All companies have bad patches, but steel makers’ bad patches tend to be more nerve-wracking than most. So when Corus’s first straight bond issue in September attracted bids worth eight times the available paper, it was very public recognition that the good times are returning for the Anglo-Dutch steel company.

Such was the demand for the seven-year B3/B- bonds, with their 7.5% coupon, that Corus raised the issue size from E500m to E600m. It then returned to tap the market a second time for another E200m at a premium, effectively squeezing the coupon down to 6.375%. The sole bookrunner was CSFB, with HSBC, ABN AMRO and ING as lead managers.

“It was a phenomenal success,” says Corus finance director David Lloyd. “The 7.5% coupon achieved was the lowest in the history of the London market for a B- credit.”

The success was all the sweeter because the company had tried to issue a bond in May, only to pull it “as market conditions deteriorated”. Conditions took a dive and, although several other would-be issuers withdrew offerings at the same time, the market’s perception of Corus was not a positive one.

Difficult merger

Steel is the quintessential cyclical industry. And when British Steel and Holland’s Hoogovens merged to form Corus in 1999, it more or less coincided with the start of the down cycle. Prices began a fall from which they have only recently recovered. To aggravate matters, welding the two organisations together proved more painful than expected.

In September, however, Corus’s latest interim results laid most doubts to rest. Reorganisation and restructuring, coupled with a 50% hike in steel prices this year, are transforming its performance. Against a backdrop of Ł2bn in accumulated losses between 2000 and 2003, the company announced its first retained profit since the merger.

This improved outlook and the September bond offer’s sharp timing – on the heels of the results and at the end of the summer lull – were enough to tempt the market’s appetite. The proceeds are being used to fund a tender offer for a E400m bond, which matures in 2006, with the balance paying down revolving credit drawings.

Funding source

“For working capital and general finance, the bank market remains the principal source of funding,” Mr Lloyd explains, adding that working capital needs fluctuate significantly during the course of the business cycle.

In 2001, Corus secured a E2.4bn syndicated bank facility to replace pre-merger lines of credit. In mid-2003, as news from the company worsened, the facility was halved. Today, although largely undrawn, the facility is being renegotiated on substantially improved terms.

Mr Lloyd accepts, however, that there has been a need to diversify sources of funding.
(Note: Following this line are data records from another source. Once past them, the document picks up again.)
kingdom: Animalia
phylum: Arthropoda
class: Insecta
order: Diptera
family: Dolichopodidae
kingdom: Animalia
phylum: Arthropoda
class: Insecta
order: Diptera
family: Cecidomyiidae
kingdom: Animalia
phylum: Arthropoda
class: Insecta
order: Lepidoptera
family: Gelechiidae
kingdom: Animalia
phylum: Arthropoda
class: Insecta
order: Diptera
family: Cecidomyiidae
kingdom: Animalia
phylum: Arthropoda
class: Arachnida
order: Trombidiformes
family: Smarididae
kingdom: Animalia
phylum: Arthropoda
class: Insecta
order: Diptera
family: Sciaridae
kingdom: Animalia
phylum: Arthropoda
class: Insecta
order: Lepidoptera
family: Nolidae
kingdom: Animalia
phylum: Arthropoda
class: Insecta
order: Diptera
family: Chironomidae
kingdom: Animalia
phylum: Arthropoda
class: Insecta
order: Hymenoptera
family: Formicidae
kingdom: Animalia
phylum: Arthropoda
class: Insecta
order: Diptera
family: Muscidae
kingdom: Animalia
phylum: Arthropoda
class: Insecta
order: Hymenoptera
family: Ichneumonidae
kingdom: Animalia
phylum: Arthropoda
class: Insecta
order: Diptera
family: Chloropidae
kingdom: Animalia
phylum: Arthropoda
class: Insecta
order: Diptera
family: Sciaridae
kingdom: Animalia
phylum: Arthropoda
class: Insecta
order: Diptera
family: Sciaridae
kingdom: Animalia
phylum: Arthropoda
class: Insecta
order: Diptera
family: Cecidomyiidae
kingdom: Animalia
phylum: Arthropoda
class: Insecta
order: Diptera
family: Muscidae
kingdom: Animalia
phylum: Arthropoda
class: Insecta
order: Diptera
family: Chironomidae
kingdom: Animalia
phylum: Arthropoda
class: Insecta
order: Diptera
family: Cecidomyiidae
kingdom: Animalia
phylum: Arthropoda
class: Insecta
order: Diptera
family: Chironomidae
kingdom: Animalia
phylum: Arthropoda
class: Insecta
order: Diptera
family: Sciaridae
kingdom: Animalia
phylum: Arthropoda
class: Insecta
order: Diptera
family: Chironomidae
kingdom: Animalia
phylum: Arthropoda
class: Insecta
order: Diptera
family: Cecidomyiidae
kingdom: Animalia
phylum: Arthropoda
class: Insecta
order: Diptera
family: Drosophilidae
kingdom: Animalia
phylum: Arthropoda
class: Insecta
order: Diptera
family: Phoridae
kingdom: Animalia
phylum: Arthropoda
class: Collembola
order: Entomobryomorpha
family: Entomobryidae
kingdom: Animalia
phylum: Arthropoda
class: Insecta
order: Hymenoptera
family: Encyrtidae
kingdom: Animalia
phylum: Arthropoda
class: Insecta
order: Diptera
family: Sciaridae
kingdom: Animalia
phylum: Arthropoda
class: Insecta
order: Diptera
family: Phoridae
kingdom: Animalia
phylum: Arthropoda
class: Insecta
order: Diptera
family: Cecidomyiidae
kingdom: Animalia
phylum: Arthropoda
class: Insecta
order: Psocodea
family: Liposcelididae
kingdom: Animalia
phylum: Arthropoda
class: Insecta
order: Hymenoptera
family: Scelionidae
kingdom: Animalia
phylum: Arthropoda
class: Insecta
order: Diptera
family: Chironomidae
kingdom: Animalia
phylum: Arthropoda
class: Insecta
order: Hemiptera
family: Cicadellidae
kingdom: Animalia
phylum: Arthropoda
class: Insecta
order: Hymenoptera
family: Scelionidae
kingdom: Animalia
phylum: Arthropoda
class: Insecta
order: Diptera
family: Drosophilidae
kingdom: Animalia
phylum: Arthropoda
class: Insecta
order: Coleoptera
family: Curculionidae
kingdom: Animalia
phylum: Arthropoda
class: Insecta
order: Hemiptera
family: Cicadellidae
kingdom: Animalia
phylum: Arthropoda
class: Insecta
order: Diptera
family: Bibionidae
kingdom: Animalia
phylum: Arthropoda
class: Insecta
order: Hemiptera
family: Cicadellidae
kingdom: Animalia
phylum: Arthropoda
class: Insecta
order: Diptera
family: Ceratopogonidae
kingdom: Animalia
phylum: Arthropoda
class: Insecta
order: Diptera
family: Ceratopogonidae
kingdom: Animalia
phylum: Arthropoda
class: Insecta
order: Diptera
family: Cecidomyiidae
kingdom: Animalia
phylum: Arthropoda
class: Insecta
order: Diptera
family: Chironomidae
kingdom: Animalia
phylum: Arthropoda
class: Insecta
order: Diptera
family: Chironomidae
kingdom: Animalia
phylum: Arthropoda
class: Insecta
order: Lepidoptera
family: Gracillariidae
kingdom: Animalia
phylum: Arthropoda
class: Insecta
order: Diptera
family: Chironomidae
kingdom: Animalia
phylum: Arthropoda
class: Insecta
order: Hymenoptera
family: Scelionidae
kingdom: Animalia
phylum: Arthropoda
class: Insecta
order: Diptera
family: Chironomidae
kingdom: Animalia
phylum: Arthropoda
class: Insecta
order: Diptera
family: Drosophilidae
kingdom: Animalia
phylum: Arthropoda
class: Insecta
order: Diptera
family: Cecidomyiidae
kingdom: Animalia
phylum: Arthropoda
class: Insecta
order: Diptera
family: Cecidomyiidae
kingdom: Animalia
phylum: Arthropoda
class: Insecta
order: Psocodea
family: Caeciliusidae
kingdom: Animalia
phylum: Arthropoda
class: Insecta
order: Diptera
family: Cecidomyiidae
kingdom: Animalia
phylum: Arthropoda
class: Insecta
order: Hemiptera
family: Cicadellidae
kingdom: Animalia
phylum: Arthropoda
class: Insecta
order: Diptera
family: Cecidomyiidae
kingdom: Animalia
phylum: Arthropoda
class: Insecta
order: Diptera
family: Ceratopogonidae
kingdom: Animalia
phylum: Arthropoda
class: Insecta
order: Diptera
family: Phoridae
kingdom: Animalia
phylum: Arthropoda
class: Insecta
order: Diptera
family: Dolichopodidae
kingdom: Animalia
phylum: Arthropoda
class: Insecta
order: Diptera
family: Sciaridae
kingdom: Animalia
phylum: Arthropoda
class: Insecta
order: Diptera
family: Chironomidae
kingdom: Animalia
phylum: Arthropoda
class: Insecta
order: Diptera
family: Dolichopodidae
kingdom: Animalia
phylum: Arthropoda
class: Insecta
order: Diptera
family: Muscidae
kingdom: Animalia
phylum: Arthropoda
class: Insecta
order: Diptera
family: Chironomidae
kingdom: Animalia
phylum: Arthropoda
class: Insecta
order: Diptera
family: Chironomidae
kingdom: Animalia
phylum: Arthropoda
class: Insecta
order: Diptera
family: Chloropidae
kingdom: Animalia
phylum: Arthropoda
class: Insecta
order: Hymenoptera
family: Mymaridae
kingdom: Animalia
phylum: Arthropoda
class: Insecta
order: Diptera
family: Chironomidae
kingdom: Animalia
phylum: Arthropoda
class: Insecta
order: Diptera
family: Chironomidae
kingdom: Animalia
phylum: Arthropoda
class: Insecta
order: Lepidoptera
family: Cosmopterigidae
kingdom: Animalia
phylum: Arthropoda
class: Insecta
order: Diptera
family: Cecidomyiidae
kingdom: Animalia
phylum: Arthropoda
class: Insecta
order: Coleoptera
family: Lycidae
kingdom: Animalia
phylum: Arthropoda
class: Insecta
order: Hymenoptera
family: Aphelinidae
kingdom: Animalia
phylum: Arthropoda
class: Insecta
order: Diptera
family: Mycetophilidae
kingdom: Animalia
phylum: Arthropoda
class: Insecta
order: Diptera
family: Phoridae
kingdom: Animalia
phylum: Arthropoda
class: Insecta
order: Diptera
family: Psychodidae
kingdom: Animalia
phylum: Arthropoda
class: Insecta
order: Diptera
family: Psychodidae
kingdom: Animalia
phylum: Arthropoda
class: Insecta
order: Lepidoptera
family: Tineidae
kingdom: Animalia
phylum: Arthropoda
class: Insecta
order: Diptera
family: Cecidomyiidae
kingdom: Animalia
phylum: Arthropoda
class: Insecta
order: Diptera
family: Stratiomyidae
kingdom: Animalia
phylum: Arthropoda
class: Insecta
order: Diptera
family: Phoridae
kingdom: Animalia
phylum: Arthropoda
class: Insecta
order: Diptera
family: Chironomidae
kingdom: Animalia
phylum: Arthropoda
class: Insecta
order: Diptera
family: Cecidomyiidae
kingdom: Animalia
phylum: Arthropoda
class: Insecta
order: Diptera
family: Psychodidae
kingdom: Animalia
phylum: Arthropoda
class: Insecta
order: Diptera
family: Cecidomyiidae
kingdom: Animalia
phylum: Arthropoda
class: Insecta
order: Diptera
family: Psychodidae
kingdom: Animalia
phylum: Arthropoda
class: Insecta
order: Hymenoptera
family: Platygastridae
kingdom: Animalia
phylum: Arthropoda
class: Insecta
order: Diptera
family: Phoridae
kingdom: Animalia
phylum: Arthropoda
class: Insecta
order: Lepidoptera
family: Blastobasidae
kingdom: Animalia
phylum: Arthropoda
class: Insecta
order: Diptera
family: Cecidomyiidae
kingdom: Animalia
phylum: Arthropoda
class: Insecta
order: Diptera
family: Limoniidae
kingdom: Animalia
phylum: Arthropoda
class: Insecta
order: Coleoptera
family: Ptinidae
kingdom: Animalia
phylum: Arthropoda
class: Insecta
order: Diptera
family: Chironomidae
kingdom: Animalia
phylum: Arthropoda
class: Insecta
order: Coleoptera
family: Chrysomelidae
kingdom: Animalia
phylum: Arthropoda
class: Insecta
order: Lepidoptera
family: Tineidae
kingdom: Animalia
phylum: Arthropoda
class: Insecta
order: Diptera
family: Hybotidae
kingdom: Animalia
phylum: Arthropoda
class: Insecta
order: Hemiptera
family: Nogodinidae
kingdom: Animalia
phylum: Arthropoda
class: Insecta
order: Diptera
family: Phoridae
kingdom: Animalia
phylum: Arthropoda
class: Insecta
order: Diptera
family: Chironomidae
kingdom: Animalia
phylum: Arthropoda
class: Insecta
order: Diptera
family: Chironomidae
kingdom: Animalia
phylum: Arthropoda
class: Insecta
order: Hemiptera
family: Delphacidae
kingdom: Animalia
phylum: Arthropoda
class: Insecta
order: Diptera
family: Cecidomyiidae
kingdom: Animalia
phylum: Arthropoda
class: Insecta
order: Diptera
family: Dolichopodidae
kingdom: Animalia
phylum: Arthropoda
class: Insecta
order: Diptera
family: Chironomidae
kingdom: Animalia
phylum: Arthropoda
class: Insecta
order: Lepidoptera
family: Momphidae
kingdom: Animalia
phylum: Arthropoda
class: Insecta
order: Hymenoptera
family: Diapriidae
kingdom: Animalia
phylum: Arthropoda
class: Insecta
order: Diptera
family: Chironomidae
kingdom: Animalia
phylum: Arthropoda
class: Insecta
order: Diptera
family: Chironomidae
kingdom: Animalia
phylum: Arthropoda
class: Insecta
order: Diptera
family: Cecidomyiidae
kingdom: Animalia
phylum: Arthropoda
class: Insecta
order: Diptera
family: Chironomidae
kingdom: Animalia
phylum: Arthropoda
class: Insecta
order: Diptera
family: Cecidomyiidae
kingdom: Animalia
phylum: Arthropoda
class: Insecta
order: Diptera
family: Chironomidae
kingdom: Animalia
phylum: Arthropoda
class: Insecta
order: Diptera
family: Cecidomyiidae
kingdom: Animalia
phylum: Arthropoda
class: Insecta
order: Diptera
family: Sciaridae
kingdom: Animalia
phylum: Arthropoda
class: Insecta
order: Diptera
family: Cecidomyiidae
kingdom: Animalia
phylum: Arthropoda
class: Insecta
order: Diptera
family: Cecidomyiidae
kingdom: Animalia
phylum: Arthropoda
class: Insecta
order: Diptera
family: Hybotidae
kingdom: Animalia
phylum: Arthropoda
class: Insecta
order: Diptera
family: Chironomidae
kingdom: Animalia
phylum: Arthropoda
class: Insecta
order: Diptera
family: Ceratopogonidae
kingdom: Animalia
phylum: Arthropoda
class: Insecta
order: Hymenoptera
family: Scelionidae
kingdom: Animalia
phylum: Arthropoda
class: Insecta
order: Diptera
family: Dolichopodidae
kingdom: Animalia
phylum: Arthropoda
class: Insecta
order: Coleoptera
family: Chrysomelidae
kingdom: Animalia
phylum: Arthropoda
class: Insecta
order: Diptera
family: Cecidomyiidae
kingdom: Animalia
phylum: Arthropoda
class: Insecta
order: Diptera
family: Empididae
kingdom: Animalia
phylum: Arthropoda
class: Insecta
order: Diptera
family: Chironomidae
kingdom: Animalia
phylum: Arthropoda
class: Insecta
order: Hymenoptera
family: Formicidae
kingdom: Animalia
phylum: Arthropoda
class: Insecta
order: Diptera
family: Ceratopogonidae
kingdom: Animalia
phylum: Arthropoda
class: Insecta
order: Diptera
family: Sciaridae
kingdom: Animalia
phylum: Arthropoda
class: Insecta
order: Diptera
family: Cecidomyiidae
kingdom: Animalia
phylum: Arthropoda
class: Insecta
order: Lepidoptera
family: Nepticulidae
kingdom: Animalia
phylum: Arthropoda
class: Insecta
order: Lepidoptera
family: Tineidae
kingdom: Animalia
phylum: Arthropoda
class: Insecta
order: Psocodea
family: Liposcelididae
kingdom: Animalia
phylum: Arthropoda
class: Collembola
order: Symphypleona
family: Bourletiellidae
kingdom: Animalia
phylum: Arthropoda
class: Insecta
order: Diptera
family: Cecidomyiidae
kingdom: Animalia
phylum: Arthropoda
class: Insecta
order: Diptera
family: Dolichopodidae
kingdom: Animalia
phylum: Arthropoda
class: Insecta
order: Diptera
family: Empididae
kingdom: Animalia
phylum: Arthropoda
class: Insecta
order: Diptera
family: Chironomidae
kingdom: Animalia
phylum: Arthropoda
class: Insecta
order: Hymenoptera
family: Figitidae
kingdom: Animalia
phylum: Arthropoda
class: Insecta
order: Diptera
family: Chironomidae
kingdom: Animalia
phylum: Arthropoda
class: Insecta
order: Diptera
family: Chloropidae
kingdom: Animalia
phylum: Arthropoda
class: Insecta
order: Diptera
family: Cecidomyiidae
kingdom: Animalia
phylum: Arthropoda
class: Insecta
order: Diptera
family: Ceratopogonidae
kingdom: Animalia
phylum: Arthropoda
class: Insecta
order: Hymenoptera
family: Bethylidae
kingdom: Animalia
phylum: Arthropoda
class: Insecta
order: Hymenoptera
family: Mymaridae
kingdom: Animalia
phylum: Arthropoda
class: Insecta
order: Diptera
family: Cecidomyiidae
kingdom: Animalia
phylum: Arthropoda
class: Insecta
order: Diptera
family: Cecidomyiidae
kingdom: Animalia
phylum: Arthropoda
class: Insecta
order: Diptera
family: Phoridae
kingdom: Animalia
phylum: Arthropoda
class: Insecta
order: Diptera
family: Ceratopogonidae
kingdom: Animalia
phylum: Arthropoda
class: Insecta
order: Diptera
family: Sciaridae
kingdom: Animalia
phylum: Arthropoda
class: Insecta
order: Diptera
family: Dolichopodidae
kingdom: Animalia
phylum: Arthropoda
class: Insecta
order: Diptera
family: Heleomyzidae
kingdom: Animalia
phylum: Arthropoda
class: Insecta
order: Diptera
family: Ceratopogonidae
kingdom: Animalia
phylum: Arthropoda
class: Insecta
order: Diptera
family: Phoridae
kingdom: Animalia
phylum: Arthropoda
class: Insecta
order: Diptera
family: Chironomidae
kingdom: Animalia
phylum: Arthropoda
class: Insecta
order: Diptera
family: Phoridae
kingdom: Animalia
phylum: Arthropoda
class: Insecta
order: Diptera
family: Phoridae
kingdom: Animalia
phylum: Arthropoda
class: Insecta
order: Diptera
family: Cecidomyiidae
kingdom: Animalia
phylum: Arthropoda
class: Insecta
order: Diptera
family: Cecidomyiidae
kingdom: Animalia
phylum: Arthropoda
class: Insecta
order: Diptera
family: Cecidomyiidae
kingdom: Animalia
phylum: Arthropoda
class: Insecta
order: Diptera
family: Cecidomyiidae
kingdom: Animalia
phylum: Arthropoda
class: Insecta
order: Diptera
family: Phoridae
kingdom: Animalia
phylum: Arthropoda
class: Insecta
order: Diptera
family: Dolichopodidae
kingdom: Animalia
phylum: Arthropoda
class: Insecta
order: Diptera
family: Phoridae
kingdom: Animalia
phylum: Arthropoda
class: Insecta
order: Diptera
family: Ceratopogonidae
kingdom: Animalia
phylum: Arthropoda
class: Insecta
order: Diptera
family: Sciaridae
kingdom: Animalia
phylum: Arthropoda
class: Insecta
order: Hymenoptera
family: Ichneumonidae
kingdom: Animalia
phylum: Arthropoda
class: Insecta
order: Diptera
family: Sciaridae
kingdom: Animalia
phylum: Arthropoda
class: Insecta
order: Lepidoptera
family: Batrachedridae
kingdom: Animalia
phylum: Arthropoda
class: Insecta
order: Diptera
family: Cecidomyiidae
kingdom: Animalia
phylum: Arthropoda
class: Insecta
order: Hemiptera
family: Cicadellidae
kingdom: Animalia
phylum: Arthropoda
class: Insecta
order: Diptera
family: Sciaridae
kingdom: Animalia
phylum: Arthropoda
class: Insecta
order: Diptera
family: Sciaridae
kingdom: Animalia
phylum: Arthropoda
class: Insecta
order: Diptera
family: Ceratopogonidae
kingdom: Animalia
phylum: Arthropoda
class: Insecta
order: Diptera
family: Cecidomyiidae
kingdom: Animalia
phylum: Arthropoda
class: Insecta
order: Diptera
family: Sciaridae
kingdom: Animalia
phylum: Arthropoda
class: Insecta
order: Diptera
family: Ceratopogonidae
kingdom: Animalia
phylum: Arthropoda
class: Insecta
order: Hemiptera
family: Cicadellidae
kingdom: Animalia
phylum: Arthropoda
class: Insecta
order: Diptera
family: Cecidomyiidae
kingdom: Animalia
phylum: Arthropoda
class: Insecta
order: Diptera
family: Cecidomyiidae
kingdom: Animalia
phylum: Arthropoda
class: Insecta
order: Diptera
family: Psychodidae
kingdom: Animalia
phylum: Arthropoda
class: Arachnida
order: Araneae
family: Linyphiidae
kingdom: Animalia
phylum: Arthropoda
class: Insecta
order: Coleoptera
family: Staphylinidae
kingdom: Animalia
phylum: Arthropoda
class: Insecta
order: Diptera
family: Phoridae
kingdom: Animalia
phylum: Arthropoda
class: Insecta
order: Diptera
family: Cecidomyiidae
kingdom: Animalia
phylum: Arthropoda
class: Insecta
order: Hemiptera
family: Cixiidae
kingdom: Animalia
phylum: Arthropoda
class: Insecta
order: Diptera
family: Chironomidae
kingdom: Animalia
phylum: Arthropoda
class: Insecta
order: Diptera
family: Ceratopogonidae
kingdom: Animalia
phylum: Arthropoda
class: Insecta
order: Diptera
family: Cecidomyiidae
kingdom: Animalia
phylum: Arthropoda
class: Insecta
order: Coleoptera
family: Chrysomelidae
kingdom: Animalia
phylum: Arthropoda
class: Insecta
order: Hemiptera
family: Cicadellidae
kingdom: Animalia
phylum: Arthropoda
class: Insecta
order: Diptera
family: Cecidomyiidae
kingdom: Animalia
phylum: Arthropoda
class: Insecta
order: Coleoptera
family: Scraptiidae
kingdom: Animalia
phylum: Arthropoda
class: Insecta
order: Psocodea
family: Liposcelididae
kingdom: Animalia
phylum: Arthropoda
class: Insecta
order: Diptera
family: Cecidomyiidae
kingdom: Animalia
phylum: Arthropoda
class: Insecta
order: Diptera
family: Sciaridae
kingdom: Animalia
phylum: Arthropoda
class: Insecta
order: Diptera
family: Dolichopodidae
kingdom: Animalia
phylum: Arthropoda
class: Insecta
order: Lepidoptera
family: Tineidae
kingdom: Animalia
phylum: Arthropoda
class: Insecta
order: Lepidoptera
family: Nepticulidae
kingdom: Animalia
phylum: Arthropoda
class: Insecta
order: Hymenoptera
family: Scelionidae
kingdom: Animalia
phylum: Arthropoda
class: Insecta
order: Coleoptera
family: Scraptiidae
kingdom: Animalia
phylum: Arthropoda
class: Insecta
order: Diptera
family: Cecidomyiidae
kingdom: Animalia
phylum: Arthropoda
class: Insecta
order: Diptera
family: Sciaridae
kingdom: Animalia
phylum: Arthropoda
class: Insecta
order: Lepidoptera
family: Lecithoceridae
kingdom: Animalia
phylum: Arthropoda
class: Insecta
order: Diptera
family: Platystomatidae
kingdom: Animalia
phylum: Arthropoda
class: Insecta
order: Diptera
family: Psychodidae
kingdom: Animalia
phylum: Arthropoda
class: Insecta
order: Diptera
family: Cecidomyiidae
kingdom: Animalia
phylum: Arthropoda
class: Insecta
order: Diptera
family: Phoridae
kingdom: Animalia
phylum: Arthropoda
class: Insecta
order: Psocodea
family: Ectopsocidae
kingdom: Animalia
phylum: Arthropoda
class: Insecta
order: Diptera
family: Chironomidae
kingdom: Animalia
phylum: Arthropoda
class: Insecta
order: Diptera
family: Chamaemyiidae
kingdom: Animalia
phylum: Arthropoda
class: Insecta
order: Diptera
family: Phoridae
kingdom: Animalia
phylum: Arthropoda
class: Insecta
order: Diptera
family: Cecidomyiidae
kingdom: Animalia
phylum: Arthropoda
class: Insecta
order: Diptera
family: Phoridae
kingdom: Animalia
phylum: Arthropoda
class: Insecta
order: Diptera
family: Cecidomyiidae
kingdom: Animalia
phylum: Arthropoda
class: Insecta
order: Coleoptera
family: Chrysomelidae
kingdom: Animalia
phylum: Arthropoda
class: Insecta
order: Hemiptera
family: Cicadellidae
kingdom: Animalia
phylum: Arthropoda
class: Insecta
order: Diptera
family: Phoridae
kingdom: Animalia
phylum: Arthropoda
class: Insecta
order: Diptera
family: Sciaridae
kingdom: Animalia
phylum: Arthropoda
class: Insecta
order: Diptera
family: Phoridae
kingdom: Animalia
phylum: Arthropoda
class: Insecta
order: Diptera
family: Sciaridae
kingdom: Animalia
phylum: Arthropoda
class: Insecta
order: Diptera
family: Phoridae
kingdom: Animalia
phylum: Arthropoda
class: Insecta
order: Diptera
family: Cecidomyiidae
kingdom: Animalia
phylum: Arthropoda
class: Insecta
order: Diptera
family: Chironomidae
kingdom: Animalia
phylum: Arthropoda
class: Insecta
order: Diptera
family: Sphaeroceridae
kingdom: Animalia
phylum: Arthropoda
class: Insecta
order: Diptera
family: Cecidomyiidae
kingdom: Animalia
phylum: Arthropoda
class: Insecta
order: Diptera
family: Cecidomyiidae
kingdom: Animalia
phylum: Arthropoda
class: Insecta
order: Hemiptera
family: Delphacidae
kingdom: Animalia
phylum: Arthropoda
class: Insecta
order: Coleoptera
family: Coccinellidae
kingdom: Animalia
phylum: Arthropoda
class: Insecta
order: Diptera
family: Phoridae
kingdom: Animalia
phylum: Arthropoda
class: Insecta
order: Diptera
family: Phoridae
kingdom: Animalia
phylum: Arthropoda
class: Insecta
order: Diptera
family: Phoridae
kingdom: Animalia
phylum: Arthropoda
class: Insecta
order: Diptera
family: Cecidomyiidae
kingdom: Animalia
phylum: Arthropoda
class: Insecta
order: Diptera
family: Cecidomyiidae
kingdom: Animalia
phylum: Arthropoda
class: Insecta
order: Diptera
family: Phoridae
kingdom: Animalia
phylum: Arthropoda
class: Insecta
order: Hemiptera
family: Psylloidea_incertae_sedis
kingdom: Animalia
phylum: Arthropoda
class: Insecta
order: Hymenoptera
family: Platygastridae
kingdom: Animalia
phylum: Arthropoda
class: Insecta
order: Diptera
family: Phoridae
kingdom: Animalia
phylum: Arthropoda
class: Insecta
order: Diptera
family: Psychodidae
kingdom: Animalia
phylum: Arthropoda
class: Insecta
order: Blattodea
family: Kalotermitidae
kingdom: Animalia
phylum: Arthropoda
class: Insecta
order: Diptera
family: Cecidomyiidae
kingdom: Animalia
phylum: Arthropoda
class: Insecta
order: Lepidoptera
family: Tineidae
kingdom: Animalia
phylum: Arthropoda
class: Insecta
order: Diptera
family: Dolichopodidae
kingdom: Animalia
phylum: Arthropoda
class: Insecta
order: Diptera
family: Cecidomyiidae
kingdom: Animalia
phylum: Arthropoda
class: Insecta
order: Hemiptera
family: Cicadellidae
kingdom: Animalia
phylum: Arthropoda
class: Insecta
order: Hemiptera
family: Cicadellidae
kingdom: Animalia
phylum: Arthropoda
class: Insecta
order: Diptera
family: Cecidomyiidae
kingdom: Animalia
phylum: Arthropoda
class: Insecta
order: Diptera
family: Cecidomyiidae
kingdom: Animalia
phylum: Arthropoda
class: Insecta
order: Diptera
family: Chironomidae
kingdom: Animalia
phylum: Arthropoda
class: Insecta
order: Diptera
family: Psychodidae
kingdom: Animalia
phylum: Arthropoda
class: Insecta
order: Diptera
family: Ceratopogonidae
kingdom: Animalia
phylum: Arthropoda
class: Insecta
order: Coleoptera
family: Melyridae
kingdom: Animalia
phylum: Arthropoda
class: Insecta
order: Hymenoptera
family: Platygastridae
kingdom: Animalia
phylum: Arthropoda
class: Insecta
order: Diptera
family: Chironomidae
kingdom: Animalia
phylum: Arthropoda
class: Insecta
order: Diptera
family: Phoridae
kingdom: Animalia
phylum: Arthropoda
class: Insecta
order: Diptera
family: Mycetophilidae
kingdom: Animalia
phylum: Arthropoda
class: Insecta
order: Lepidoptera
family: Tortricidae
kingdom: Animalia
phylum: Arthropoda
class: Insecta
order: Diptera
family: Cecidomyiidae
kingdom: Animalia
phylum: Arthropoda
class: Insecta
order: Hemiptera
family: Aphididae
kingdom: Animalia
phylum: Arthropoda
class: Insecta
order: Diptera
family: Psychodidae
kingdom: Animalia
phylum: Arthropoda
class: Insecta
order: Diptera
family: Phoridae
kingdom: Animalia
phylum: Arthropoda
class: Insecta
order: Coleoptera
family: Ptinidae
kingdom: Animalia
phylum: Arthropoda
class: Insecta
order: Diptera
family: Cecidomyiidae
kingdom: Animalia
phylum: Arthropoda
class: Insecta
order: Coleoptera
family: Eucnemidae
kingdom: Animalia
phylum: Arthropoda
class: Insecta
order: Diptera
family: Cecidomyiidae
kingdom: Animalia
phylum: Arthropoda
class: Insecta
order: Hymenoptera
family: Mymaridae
In the old days, he says, British Steel was like a banker, with a Ł1bn cash pile at the top of the cycle, dwindling to zero at the bottom, when the whole process started over again. The merger, which involved paying a large special dividend, led to a much more geared entity: gearing was 43% (at the low end of the range for EU steel companies) at end-June, with a target of 30% averaged over the cycle, Mr Lloyd reports.

In January 2002, a convertible bond issue raised E307m. The sale of a minority stake in a stainless steel venture raised another E555m. At the end of 2003, a 5-for-12 share placing – which helped to bolster the market’s view of Corus – netted E291m.

“Access to the bond markets is essential for Corus, given the size of our capital expenditure and the long-life nature of our asset base,” Mr Lloyd says. “But tapping the markets by such a cyclical borrower must involve a degree of opportunism. We’ll go when the market conditions are right.”

Extending debt profile

This year, the emphasis has been on extending the debt’s maturity profile, hence the bond issue and tender offer. A Ł215m receivables securitisation programme set up in 2002, due to mature in 2007, has been increased to Ł275m and had its maturity extended to 2009.

All that remains now is for Corus’s credit rating to catch up with the implied view of the marketplace. Downgraded to non-investment grade status in 2002, its debt was upgraded on the back of the 2004 interims. Current bond spreads and credit default swap prices, however, suggest that another upwards notch might be in order.